EXERCISE MATERIAL >>
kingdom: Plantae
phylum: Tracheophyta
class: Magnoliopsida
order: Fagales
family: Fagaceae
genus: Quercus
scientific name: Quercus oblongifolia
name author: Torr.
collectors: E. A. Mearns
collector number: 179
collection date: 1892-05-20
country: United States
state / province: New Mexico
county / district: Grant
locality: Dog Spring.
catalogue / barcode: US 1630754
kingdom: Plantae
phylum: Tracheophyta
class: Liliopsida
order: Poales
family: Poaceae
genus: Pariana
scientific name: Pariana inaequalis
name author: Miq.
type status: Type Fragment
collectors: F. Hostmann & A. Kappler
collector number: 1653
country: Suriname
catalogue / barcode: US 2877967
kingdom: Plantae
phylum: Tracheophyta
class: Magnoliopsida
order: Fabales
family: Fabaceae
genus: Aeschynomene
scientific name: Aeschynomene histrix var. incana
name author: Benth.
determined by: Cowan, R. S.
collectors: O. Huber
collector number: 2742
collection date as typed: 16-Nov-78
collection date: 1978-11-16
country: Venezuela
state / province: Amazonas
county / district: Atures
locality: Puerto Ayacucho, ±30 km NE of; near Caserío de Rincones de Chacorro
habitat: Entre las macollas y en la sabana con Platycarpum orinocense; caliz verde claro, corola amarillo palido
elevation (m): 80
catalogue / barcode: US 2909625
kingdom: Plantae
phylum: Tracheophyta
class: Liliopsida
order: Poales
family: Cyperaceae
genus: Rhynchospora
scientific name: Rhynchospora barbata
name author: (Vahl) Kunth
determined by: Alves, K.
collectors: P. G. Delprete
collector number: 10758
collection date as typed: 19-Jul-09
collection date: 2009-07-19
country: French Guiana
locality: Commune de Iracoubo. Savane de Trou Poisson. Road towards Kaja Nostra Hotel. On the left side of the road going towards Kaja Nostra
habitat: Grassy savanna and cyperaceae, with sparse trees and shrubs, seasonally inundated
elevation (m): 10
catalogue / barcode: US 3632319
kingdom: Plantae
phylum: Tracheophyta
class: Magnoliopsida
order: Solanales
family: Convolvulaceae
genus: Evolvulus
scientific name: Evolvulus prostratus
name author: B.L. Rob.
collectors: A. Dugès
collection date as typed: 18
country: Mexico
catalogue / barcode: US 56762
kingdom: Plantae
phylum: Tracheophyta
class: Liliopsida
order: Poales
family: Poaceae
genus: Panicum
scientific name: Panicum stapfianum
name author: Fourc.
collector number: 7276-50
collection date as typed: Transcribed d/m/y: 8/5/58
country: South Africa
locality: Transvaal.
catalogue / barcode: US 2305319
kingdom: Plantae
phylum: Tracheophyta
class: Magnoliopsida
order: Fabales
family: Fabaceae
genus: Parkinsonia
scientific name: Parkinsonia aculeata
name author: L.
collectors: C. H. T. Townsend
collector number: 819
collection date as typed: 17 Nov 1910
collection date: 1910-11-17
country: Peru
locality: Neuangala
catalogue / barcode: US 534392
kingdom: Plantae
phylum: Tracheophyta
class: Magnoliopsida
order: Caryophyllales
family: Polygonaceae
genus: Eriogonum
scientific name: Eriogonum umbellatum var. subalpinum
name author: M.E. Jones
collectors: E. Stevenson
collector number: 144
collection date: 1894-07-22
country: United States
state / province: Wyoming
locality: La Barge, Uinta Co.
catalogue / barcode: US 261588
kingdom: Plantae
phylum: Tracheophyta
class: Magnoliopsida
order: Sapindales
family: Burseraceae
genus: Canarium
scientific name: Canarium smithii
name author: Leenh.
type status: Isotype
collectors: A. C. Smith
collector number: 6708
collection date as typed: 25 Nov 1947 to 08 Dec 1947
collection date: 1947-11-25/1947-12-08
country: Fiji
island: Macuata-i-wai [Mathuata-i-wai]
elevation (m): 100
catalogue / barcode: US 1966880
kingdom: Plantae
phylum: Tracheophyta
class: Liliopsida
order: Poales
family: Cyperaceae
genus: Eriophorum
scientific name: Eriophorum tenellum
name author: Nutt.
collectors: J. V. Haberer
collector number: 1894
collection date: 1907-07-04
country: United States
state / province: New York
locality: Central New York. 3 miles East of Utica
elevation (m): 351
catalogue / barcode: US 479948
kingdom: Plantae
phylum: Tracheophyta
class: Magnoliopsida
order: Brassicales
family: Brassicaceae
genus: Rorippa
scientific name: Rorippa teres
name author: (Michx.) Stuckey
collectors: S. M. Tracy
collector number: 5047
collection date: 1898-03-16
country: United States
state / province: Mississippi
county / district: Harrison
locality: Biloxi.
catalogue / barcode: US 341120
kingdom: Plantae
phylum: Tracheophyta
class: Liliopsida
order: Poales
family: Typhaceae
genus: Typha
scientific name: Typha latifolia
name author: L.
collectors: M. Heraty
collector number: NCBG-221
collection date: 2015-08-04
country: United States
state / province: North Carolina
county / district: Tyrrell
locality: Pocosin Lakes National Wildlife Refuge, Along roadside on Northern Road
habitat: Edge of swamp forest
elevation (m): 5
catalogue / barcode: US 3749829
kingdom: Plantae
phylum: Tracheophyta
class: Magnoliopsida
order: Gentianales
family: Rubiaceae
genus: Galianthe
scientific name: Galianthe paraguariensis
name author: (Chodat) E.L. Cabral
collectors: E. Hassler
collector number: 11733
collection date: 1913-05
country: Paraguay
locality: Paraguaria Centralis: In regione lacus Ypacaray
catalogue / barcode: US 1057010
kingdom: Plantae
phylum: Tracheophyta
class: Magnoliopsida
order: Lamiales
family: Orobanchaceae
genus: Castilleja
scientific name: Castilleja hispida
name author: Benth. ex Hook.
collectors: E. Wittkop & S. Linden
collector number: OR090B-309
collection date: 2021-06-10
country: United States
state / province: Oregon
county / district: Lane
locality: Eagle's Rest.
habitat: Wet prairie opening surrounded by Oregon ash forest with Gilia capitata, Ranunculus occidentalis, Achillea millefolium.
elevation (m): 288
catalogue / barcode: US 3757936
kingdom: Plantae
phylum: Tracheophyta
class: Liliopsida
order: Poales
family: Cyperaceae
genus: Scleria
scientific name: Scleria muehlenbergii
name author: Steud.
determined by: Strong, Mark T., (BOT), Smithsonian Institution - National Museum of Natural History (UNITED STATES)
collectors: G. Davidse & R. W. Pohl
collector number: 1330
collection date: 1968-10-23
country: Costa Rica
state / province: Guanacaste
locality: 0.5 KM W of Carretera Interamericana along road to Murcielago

EXERCISE DETAILS >> Reproduce verbatim everything in the items above, from the line containing "locality: Pocosin Lakes" down to the final line of the items.

FINISHED EXERCISE >>
locality: Pocosin Lakes National Wildlife Refuge, Along roadside on Northern Road
habitat: Edge of swamp forest
elevation (m): 5
catalogue / barcode: US 3749829
kingdom: Plantae
phylum: Tracheophyta
class: Magnoliopsida
order: Gentianales
family: Rubiaceae
genus: Galianthe
scientific name: Galianthe paraguariensis
name author: (Chodat) E.L. Cabral
collectors: E. Hassler
collector number: 11733
collection date: 1913-05
country: Paraguay
locality: Paraguaria Centralis: In regione lacus Ypacaray
catalogue / barcode: US 1057010
kingdom: Plantae
phylum: Tracheophyta
class: Magnoliopsida
order: Lamiales
family: Orobanchaceae
genus: Castilleja
scientific name: Castilleja hispida
name author: Benth. ex Hook.
collectors: E. Wittkop & S. Linden
collector number: OR090B-309
collection date: 2021-06-10
country: United States
state / province: Oregon
county / district: Lane
locality: Eagle's Rest.
habitat: Wet prairie opening surrounded by Oregon ash forest with Gilia capitata, Ranunculus occidentalis, Achillea millefolium.
elevation (m): 288
catalogue / barcode: US 3757936
kingdom: Plantae
phylum: Tracheophyta
class: Liliopsida
order: Poales
family: Cyperaceae
genus: Scleria
scientific name: Scleria muehlenbergii
name author: Steud.
determined by: Strong, Mark T., (BOT), Smithsonian Institution - National Museum of Natural History (UNITED STATES)
collectors: G. Davidse & R. W. Pohl
collector number: 1330
collection date: 1968-10-23
country: Costa Rica
state / province: Guanacaste
locality: 0.5 KM W of Carretera Interamericana along road to Murcielago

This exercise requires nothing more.